Wilder Verges pilot boosts biodiversity in Brighton & Hove

In 2022, we conducted a pilot project implementing a no-mow approach on 23 verges throughout Brighton & Hove. Through the Wilder Verges project, we observed a new pollinator or downland plant species on 70% of the sites. 

The Wilder Verges project was funded by Natural England to explore how we can use verges to improve biodiversity.  

Community volunteers surveyed 25 verges in summer 2021 to collect information about plant species on mown verges before the pilot began. After this, 23 of the sites were kept uncut during the growing season from March to September 2022.  

Connecting habitats 

The 23 verges form an important part of wider biodiversity landscape initiatives to create bigger, better, and more joined-up habitats.
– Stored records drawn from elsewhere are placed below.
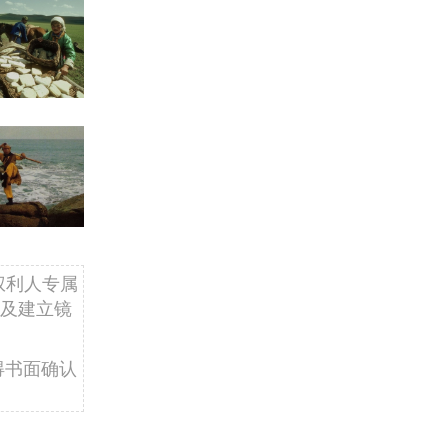
权利人专属
及建立镜
得书面确认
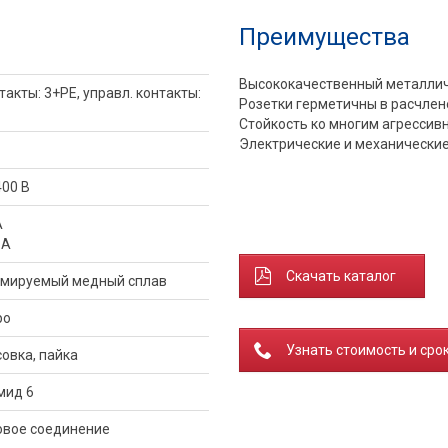
Преимущества
Высококачественный металлич
нтакты: 3+PE, управл. контакты:
Розетки герметичны в расчлен
Стойкость ко многим агресси
Электрические и механические
400 В
A
 A
Скачать каталог
мируемый медный сплав
ро
Узнать стоимость и сро
овка, пайка
мид 6
овое соединение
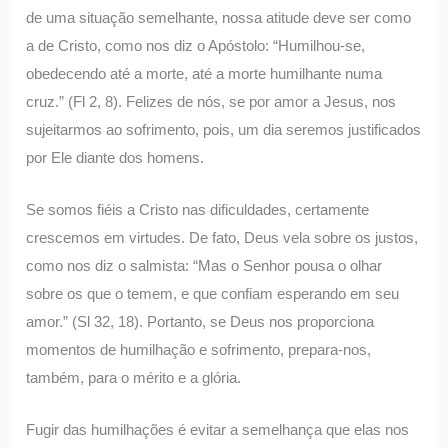
de uma situação semelhante, nossa atitude deve ser como
a de Cristo, como nos diz o Apóstolo: “Humilhou-se,
obedecendo até a morte, até a morte humilhante numa
cruz.” (Fl 2, 8). Felizes de nós, se por amor a Jesus, nos
sujeitarmos ao sofrimento, pois, um dia seremos justificados
por Ele diante dos homens.
Se somos fiéis a Cristo nas dificuldades, certamente
crescemos em virtudes. De fato, Deus vela sobre os justos,
como nos diz o salmista: “Mas o Senhor pousa o olhar
sobre os que o temem, e que confiam esperando em seu
amor.” (Sl 32, 18). Portanto, se Deus nos proporciona
momentos de humilhação e sofrimento, prepara-nos,
também, para o mérito e a glória.
Fugir das humilhações é evitar a semelhança que elas nos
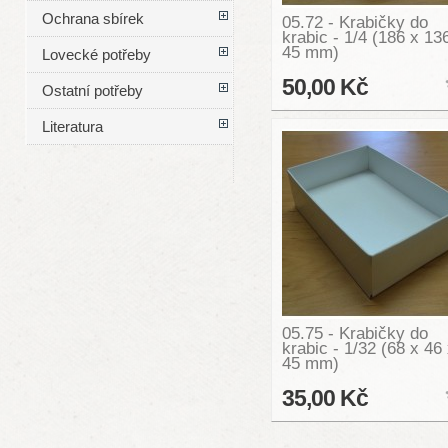
Ochrana sbírek
05.72 - Krabičky do
krabic - 1/4 (186 x 13
45 mm)
Lovecké potřeby
50,00 Kč
Ostatní potřeby
Literatura
05.75 - Krabičky do
krabic - 1/32 (68 x 46
45 mm)
35,00 Kč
They link with local schools’ City of Meadows project and many of Brighton & Hove’s 19 B-Banks. 

The verges are all within 300 metres of recognised Nature Improvement Areas (NIAs), while 17 are within or next to Biodiversity Opportunity Areas (BOAs). 
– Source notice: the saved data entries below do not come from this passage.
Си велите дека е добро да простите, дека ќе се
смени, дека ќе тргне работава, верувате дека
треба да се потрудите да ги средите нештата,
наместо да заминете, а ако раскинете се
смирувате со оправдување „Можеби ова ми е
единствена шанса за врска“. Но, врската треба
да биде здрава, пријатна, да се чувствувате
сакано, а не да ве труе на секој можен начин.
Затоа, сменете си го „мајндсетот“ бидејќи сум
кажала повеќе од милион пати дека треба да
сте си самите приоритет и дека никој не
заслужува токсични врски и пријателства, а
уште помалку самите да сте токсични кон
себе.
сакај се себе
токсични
When we surveyed the sites again in August and September 2022, we found that nearly half (48%) of the sites had seen an increase in the number of pollinator or downland plant species present.  

We also observed that 10 sites (43%) had seen the amount of pollinator-friendly plant species increase from 2021 (short mown) to 2022 (unmown during the main flowering season). 


The Wilder Verges pilot has helped us improve biodiversity by allowing plants to flower, complete their lifecycle, set seed and provide connectivity, food and shelter for our local insects and wildlife.  

Collectively, the 23 pilot verges cover a substantial area of over 90,000m2 – more than 20 acres – of unused and undeveloped land which can help to connect the landscape with other wildlife areas and projects.  

Managing verges for wildlife will help us move towards creating a local nature recovery network as proposed by the government to restore and enhance the natural environment.  

Unique opportunity 

Councillor Jamie Lloyd, lead councillor for biodiversity, said: “Since Brighton & Hove City Council announced a climate and biodiversity emergency in 2018, we have been working hard   to improve nature and wildlife throughout the city and The Living Coast.

“Verges offer a unique opportunity to connect habitats using often overlooked and undeveloped land in such an urban landscape. These seemingly small spaces collectively have a significant impact, allowing us to join-up existing biodiversity projects such as Wilding Waterhall, B-Banks, and the City of Meadows project.  

“These important initiatives all support our fight against the climate and biodiversity crisis and help us achieve our goal of becoming a carbon neutral city by 2030.”  

Biodiversity is our planet’s life support system. Restoring nature underpins the health and wellbeing of people and wildlife in an era of climate change.